Seht her, nicht ich bin das Monster. Er ist es.
    Meiner Gruppe kann ich nichts vormachen. «Ja, ja», erwidern mehrere. «Ist es nicht immer der Gatte?»
    Wendell hat wieder dieses Grinsen im Gesicht. «Nicht, dass sie erst vierzehn wäre   –»
    «Wendell», fährt ihm Mrs   Brenda Jane ins Wort.
    Er markiert den Unschuldigen. «Wollte nur sagen, dass es sich schließlich nicht um ein unmündiges Mädchen handelt.»
    «Mr   Harrington   –»
    Wendell hebt eine fleischige Hand und gibt sich geschlagen. Aber dann, in der allerletzten Minute, wendeter sich noch einmal an mich und sagt etwas sehr Nützliches.
    «Hey, Mann, du arbeitest doch in dieser Kfz-Klitsche, stimmt’s? In deinem Interesse wäre zu hoffen, dass die verschwundene Frau ihren Wagen nicht zu euch in Inspektion gegeben hat.»
    Und plötzlich sehe ich Sandra Jones ganz deutlich vor mir. Sie steht hinter dem grauen Metalltresen im Büro, hat die langen blonden Haare hinter die Ohren gesteckt und reicht Vito lächelnd ihre Autoschlüssel. «Geht klar», sagt der. «Wir werden ihn dann gegen fünf abholen   …»

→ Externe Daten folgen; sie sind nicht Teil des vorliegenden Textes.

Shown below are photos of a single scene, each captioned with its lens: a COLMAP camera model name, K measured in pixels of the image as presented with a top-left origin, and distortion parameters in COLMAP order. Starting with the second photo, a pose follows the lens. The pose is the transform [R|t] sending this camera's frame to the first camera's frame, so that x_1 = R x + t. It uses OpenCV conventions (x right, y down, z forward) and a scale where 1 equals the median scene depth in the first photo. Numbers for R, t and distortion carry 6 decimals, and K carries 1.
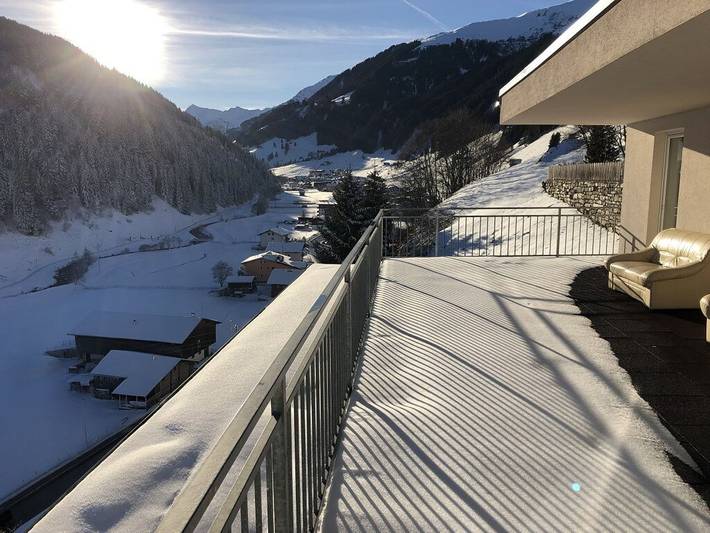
lens RADIAL K [[670.9, 0, 355.0], [0, 670.9, 266.5], [0, 0, 1]] dist [-0.053855, -0.001671]
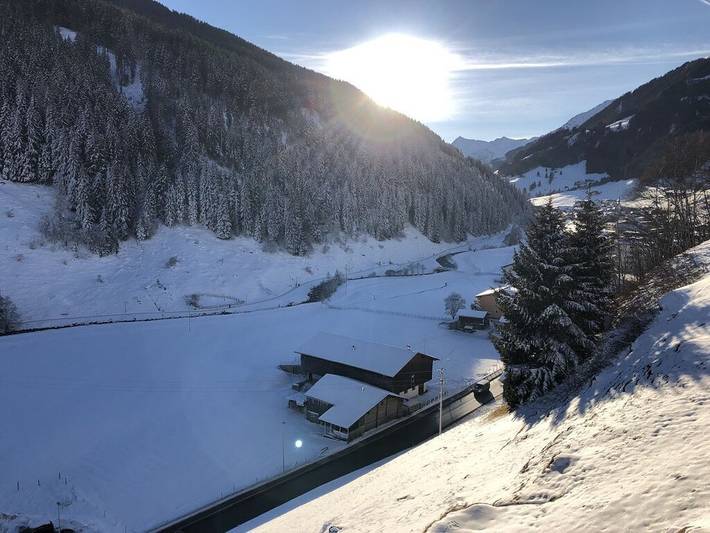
lens RADIAL K [[572.2, 0, 354.7], [0, 572.2, 247.6], [0, 0, 1]] dist [-0.003344, -0.014911]
pose [[0.874678, 0.043661, -0.482734, 0.064179], [-0.073428, 0.996376, -0.042928, -0.024558], [0.479111, 0.072994, 0.874714, 0.185157]]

    Zum zweiten Mal in meinem Leben spüre ich genau, dass ich gerade dabei bin, alles zu verlieren.

8.   Kapitel
    Was macht eine Familie zur Familie?
    Über diese Frage habe ich mir zeit meines Lebens den Kopf zerbrochen. Ich bin in einem typischen Südstaaten-Clan aufgewachsen, hatte eine Mutter, die den Haushalt führte und berühmt war für ihre makellose Erscheinung und den schönsten Rosengarten weit und breit. Ich hatte einen hochangesehenen Vater, ein Mann des Gesetzes, der hart arbeitete, um für seine beiden «reizenden Frauen» sorgen zu können. Ich hatte zwei Dutzend Cousins und Cousinen sowie jede Menge Tanten und Onkel. Unsere Verwandtschaft war so groß, dass die alljährlichen Familienfeste, die in unserem großen Haus, auf der breiten ringsum verlaufenden Veranda und der riesigen Rasenfläche gefeiert wurden, zu einer wahren Zirkusveranstaltung mit drei Manegen ausarteten.

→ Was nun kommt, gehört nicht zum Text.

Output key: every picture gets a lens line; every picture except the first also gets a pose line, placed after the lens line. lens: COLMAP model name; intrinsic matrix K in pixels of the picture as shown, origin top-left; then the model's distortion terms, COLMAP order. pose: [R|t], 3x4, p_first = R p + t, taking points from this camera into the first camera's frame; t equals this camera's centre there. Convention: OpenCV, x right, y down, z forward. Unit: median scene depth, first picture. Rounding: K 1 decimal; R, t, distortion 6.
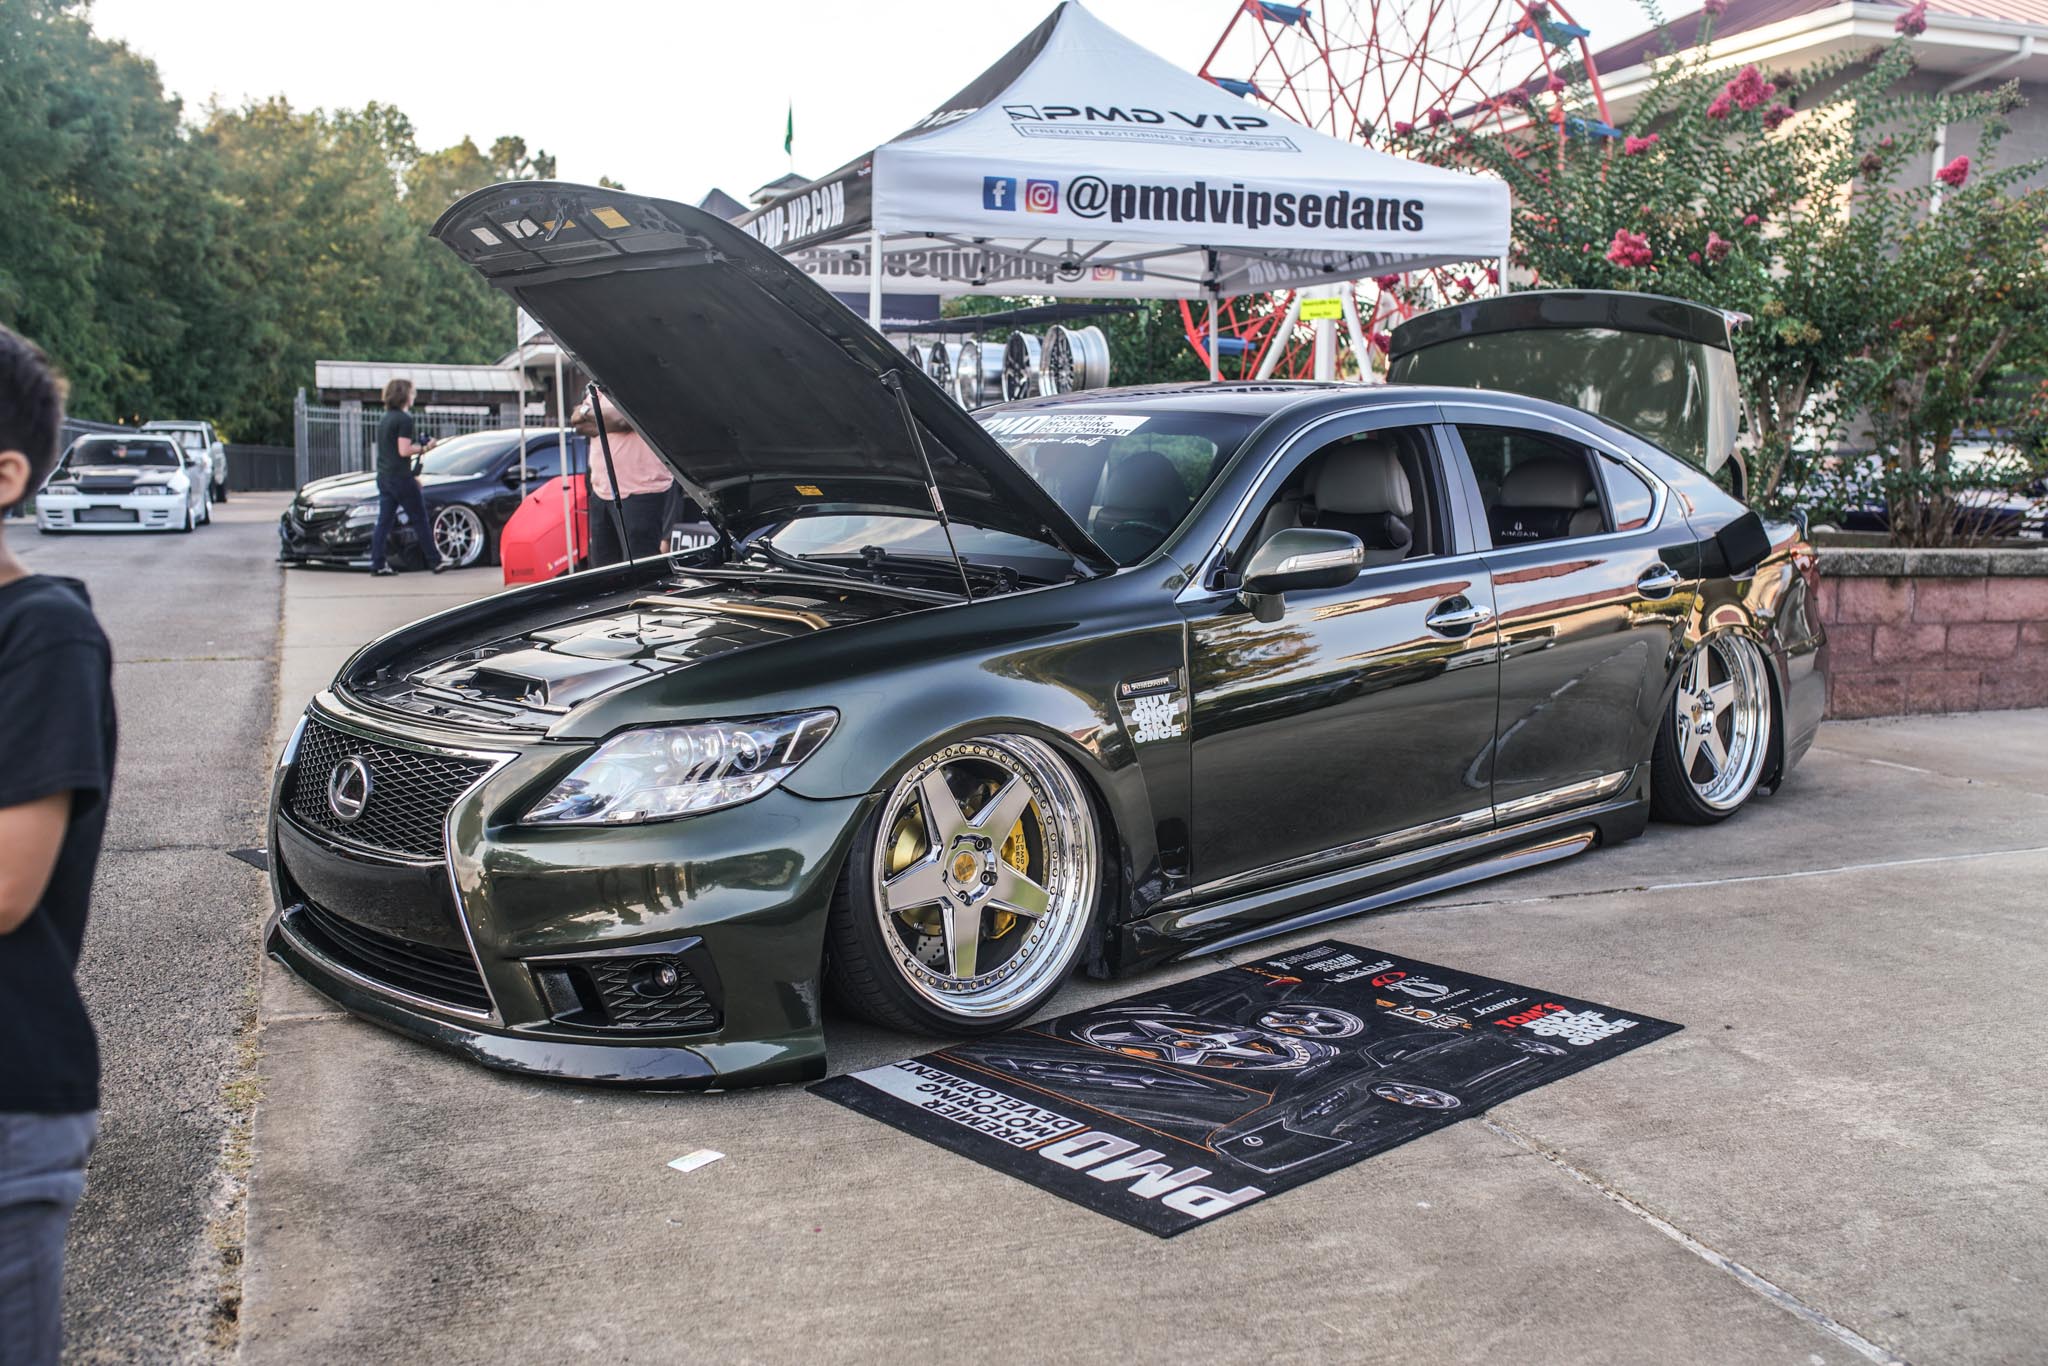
lens RADIAL K [[2148.8, 0, 1024.0], [0, 2148.8, 683.0], [0, 0, 1]] dist [-0.079314, 0.023420]
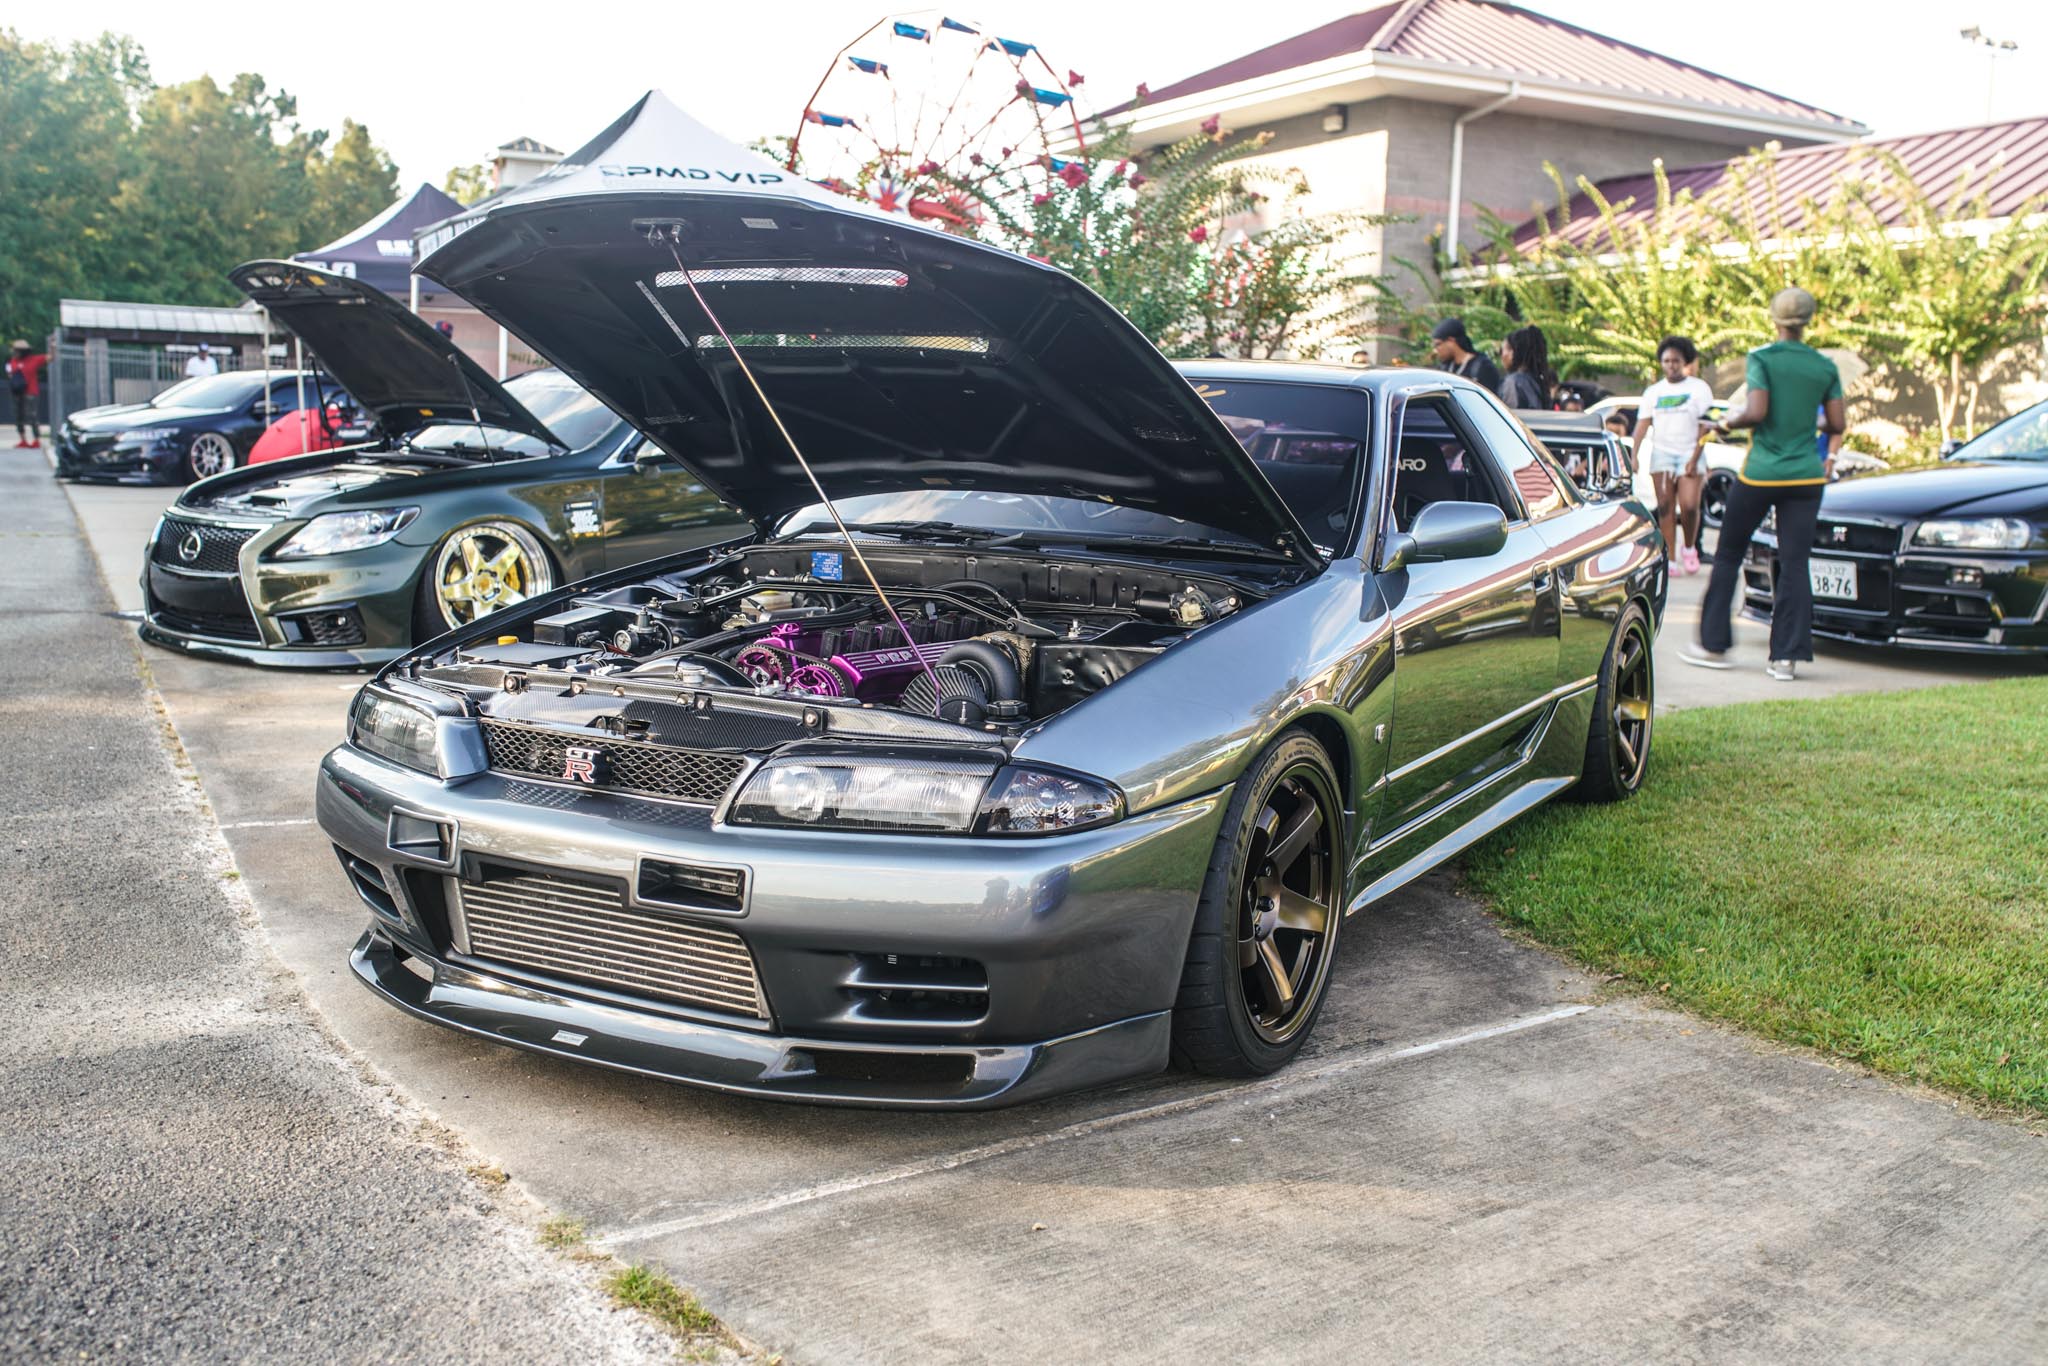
lens RADIAL K [[2124.7, 0, 1093.6], [0, 2124.7, 711.6], [0, 0, 1]] dist [-0.083299, 0.064393]
pose [[0.989333, 0.002689, 0.145650, 0.058243], [-0.007995, 0.999325, 0.035853, 0.028435], [-0.145455, -0.036635, 0.988686, -0.258836]]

    Die ersten fünfzehn Jahre meines Lebens verbrachte ich damit, dicken Tanten artig zuzulächeln, die meine Wangen zwickten und sich nicht darüber einkriegten, wie sehr ich meiner Mutter gliche. Ich machte meine Hausaufgaben so gründlich, dass meine Lehrer mir den Kopf tätschelten und sagten, mein Vater könne sehr stolz auf
mich sein. Ich ging zur Kirche. Ich passte auf die Kinder der Nachbarn auf, arbeitete nach der Schule in einem Laden und lächelte und lächelte, bis mir die Gesichtsmuskeln wehtaten.
    Zu Hause sammelte ich die leeren Ginflaschen vom Parkettboden auf und tat so, als hörte ich es nicht, wenn meine Mutter betrunken durch den Flur schrie: «Ich weiß was, was du nicht weißt. Ich weiß was, was du nicht weißt   …»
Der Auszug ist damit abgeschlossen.